Likewise, in Australia a civil ceremony can take place in any location. They are conducted by a registered celebrant and both religious and civil ceremonies are legally binding.
So it could mean that the general rule is that it is the person not the place that is licensed to perform a legal ceremony going forwards.
Meanwhile I wonder if people will put a Brexit 50p in their wedding shoes instead of a silver sixpence in the future too?!
marriage law changes over the years
Here are some other significant changes in marriage laws that have shaped how, where and when couples can get married in England and Wales:
- Until the middle of the 18th century, marriages could take place anywhere provided they were conducted before an ordained clergyman of the Church of England.

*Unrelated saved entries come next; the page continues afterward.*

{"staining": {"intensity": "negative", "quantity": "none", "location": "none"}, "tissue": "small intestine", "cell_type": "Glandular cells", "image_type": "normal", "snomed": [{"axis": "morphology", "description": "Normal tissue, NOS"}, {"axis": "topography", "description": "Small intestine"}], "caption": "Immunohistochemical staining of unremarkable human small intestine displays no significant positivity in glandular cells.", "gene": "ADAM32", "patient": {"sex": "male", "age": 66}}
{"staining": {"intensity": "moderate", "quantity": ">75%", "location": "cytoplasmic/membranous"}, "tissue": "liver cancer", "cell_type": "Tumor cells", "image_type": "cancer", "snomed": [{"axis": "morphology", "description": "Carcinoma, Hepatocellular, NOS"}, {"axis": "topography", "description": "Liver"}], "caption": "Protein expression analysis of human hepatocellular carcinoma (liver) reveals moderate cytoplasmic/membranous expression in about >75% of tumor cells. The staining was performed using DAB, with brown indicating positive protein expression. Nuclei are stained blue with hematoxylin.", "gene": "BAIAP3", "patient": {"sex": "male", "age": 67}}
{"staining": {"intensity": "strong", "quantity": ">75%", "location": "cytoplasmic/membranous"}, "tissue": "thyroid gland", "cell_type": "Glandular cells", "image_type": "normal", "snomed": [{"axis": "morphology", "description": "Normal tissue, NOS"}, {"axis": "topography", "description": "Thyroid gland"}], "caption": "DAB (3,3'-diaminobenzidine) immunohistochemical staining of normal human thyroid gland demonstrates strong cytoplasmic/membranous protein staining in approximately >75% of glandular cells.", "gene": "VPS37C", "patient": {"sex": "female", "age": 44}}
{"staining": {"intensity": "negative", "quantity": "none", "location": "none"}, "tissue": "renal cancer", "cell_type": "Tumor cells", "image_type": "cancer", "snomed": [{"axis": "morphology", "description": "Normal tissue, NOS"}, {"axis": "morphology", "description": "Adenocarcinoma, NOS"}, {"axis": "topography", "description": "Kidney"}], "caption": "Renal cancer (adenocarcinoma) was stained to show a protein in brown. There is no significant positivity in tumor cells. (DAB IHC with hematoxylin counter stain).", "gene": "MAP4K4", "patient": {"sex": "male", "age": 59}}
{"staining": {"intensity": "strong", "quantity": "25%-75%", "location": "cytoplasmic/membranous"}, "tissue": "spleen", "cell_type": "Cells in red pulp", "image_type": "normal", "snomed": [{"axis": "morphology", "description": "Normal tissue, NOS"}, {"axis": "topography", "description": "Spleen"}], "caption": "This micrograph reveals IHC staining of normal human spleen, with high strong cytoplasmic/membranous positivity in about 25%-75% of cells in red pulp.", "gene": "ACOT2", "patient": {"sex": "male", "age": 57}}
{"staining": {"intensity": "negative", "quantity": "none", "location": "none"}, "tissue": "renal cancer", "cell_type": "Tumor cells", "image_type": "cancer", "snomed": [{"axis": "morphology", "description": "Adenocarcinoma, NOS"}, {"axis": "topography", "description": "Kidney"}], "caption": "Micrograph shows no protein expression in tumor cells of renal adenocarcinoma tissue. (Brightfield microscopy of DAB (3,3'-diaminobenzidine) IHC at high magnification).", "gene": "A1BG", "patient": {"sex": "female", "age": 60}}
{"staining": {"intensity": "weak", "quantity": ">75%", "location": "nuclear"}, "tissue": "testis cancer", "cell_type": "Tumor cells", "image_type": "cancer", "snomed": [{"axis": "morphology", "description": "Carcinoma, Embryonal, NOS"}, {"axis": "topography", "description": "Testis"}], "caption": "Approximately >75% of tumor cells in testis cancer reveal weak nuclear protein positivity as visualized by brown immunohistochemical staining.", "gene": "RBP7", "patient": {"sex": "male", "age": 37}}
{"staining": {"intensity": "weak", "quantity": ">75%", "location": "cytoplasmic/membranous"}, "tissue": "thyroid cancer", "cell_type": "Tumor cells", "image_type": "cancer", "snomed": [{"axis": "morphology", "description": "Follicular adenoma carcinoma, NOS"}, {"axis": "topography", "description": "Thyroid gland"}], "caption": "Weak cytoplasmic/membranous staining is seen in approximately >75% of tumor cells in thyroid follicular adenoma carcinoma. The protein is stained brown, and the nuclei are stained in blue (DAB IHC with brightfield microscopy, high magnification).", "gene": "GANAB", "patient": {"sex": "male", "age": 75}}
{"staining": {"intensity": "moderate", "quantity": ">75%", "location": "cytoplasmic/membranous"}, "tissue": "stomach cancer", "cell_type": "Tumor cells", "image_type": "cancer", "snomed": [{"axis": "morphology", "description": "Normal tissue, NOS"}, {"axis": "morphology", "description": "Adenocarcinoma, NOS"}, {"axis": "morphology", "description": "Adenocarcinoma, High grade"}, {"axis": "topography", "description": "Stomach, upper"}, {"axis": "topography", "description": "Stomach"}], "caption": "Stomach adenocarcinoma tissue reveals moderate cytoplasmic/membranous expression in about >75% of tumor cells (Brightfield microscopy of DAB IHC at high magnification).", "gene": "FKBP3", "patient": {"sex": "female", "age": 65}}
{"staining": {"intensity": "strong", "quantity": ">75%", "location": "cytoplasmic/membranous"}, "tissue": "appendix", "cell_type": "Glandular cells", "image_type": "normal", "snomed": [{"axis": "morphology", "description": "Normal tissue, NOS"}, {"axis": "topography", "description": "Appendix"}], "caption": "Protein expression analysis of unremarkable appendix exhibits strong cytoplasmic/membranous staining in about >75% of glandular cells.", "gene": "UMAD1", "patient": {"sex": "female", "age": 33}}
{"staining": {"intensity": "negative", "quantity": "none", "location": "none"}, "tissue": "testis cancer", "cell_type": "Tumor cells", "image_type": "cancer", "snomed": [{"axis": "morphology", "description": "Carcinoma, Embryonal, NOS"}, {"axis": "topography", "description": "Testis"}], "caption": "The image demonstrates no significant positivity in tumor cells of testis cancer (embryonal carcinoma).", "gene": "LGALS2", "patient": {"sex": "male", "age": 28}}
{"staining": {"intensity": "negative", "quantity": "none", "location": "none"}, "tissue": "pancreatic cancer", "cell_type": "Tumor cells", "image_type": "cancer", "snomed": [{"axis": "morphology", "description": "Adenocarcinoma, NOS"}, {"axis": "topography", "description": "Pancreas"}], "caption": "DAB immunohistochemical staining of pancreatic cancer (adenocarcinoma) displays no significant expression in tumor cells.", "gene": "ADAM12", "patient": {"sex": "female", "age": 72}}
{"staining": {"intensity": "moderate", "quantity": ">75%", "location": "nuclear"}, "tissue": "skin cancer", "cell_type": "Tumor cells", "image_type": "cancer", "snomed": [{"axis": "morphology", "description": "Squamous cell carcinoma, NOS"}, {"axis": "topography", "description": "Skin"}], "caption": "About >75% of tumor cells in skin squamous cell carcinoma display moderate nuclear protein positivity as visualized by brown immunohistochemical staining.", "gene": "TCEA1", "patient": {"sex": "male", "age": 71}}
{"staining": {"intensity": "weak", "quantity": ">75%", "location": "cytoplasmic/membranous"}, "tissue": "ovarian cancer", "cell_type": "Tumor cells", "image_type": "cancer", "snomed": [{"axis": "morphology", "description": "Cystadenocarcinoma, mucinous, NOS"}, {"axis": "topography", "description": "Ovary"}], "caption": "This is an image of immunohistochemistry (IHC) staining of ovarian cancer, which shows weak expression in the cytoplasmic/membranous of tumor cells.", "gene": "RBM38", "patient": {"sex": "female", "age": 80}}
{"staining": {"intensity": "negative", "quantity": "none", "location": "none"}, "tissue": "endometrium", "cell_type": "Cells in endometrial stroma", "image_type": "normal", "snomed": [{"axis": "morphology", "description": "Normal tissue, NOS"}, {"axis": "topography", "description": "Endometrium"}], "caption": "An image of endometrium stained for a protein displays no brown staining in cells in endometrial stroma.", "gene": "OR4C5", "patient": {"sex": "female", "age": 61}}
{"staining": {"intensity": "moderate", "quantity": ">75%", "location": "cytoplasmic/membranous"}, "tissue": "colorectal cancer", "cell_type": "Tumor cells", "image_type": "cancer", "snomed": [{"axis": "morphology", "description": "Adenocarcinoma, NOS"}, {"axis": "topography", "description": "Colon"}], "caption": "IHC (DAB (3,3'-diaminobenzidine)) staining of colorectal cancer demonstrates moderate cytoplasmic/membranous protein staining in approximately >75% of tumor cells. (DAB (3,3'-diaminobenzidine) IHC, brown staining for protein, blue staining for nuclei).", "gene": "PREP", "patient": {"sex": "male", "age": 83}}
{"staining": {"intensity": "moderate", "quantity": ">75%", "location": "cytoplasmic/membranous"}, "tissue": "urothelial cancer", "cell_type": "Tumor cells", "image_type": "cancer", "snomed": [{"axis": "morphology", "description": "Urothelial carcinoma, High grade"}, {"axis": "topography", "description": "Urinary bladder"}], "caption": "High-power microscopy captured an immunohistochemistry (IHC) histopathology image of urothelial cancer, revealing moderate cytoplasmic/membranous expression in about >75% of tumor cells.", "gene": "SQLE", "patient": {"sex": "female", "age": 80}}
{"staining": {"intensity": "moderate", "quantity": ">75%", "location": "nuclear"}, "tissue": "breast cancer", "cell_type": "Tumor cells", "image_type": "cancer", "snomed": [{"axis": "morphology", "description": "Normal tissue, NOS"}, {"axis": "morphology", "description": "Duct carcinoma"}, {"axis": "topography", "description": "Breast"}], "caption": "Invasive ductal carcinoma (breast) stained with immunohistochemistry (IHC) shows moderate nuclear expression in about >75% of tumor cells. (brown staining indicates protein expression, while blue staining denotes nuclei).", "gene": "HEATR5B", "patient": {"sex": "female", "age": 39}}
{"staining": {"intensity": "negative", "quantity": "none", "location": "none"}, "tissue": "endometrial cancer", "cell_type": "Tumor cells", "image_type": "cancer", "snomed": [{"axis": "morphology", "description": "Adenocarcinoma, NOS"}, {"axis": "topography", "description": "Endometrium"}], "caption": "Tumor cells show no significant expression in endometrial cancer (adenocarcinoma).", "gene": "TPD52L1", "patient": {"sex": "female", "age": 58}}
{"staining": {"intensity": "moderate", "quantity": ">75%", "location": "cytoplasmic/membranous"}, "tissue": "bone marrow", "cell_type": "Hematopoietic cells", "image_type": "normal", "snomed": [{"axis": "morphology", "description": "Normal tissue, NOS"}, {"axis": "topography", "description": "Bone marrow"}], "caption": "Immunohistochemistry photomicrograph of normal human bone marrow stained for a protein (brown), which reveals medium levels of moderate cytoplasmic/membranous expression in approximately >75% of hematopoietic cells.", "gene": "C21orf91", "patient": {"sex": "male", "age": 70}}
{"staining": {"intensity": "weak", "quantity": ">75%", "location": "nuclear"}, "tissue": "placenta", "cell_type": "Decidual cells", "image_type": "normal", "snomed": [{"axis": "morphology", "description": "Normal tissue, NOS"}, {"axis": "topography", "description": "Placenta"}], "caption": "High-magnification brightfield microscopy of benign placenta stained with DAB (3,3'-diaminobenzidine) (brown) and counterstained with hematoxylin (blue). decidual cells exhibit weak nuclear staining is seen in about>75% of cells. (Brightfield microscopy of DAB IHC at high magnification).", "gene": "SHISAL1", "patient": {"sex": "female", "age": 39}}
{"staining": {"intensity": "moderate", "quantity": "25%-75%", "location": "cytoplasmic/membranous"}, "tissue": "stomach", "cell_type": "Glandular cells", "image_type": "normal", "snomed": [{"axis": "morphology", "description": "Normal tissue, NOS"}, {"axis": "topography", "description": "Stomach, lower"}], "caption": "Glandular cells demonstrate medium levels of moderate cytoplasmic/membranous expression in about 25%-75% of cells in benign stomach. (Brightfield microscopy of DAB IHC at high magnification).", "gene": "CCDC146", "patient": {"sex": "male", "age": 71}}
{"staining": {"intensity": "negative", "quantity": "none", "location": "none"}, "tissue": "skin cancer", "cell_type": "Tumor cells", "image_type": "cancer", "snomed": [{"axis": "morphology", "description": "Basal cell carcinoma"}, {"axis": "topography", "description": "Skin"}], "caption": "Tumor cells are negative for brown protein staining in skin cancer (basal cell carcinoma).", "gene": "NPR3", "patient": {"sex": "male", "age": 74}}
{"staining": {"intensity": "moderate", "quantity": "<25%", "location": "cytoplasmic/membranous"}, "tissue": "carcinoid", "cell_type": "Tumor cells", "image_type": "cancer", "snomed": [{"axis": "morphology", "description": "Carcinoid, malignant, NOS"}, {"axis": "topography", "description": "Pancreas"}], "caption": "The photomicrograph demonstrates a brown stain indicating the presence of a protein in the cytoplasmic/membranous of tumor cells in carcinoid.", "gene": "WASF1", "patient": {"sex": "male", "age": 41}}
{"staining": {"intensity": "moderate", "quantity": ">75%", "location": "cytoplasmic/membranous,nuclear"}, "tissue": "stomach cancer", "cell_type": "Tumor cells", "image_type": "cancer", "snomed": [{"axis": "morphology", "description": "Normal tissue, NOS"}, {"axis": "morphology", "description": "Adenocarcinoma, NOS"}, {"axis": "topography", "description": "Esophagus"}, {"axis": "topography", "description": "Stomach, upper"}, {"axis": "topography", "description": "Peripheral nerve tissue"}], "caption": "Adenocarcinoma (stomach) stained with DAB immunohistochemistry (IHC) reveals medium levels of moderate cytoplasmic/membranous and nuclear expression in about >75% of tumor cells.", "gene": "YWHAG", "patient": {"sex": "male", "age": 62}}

- In 1753, the Marriage Act declared that all marriage ceremonies must be conducted by a minister in a parish church or chapel of the Church of England to be legally binding.
- The Marriage Act 1836 allows marriages to be legally registered in buildings belonging to other religious groups if a Registrar and two witnesses were present. It was prohibited to get married during the evenings and at night.
- The Marriage Act 1949 requires that a marriage must take place either in a register office, approved premises or in a place of religious worship that has been officially registered for marriages by the Registrar General for England and Wales. Hours of marriages increased to take place between the hours of six in the evening and eight in the morning.
- The Marriage Act 1994 allows marriages to be legally binding in certain “approved premises”. Prior to the act, marriage ceremonies could only be conducted in churches and register offices.
- The Civil Partnership Act 2004, granted civil partnerships to same-sex couples in the United Kingdom with rights and responsibilities identical to civil marriage.
- In 2013, Parliament passed the Marriage (Same Sex Couples) Act 2013 which introduced civil marriage for same-sex couples in England and Wales which same the first same sex marriages in March 2014.
- In April 2019, all couples in England and Wales will be able to choose to have a civil partnership rather than get married.